> _Stated task_: Turn every line of the material below into a numbered list, skipping any blank lines.

Saved entries:
** Begin **
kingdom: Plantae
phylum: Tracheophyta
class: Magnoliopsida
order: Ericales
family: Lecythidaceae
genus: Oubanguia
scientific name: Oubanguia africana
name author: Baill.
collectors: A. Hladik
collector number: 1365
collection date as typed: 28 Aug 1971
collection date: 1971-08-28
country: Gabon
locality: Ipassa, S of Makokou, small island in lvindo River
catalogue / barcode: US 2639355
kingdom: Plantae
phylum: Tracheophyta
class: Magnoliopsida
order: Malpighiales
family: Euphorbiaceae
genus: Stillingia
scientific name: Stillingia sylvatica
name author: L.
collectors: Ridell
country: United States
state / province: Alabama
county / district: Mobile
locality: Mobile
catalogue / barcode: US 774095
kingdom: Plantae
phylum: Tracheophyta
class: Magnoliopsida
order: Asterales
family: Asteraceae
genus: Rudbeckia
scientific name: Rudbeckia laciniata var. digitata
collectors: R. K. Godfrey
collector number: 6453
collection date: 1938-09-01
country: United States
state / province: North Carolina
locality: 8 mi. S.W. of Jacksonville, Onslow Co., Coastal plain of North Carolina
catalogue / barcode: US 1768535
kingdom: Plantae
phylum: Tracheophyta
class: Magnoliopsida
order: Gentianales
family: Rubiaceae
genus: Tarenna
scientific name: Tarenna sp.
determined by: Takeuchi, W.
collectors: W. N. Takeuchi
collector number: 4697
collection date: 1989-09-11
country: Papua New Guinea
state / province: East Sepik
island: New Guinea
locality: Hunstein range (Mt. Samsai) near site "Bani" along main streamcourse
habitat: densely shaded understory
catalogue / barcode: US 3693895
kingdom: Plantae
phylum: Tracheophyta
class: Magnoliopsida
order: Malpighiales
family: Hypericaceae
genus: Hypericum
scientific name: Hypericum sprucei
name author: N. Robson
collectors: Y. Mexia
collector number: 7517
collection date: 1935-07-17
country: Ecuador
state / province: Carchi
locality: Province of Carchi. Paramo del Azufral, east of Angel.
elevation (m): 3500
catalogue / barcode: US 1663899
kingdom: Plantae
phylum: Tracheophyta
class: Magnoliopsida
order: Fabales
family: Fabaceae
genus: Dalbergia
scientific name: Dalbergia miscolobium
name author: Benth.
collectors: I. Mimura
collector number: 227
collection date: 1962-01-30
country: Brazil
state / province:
** End **
> _Completed exercise_:
1. kingdom: Plantae
2. phylum: Tracheophyta
3. class: Magnoliopsida
4. order: Ericales
5. family: Lecythidaceae
6. genus: Oubanguia
7. scientific name: Oubanguia africana
8. name author: Baill.
9. collectors: A. Hladik
10. collector number: 1365
11. collection date as typed: 28 Aug 1971
12. collection date: 1971-08-28
13. country: Gabon
14. locality: Ipassa, S of Makokou, small island in lvindo River
15. catalogue / barcode: US 2639355
16. kingdom: Plantae
17. phylum: Tracheophyta
18. class: Magnoliopsida
19. order: Malpighiales
20. family: Euphorbiaceae
21. genus: Stillingia
22. scientific name: Stillingia sylvatica
23. name author: L.
24. collectors: Ridell
25. country: United States
26. state / province: Alabama
27. county / district: Mobile
28. locality: Mobile
29. catalogue / barcode: US 774095
30. kingdom: Plantae
31. phylum: Tracheophyta
32. class: Magnoliopsida
33. order: Asterales
34. family: Asteraceae
35. genus: Rudbeckia
36. scientific name: Rudbeckia laciniata var. digitata
37. collectors: R. K. Godfrey
38. collector number: 6453
39. collection date: 1938-09-01
40. country: United States
41. state / province: North Carolina
42. locality: 8 mi. S.W. of Jacksonville, Onslow Co., Coastal plain of North Carolina
43. catalogue / barcode: US 1768535
44. kingdom: Plantae
45. phylum: Tracheophyta
46. class: Magnoliopsida
47. order: Gentianales
48. family: Rubiaceae
49. genus: Tarenna
50. scientific name: Tarenna sp.
51. determined by: Takeuchi, W.
52. collectors: W. N. Takeuchi
53. collector number: 4697
54. collection date: 1989-09-11
55. country: Papua New Guinea
56. state / province: East Sepik
57. island: New Guinea
58. locality: Hunstein range (Mt. Samsai) near site "Bani" along main streamcourse
59. habitat: densely shaded understory
60. catalogue / barcode: US 3693895
61. kingdom: Plantae
62. phylum: Tracheophyta
63. class: Magnoliopsida
64. order: Malpighiales
65. family: Hypericaceae
66. genus: Hypericum
67. scientific name: Hypericum sprucei
68. name author: N. Robson
69. collectors: Y. Mexia
70. collector number: 7517
71. collection date: 1935-07-17
72. country: Ecuador
73. state / province: Carchi
74. locality: Province of Carchi. Paramo del Azufral, east of Angel.
75. elevation (m): 3500
76. catalogue / barcode: US 1663899
77. kingdom: Plantae
78. phylum: Tracheophyta
79. class: Magnoliopsida
80. order: Fabales
81. family: Fabaceae
82. genus: Dalbergia
83. scientific name: Dalbergia miscolobium
84. name author: Benth.
85. collectors: I. Mimura
86. collector number: 227
87. collection date: 1962-01-30
88. country: Brazil
89. state / province:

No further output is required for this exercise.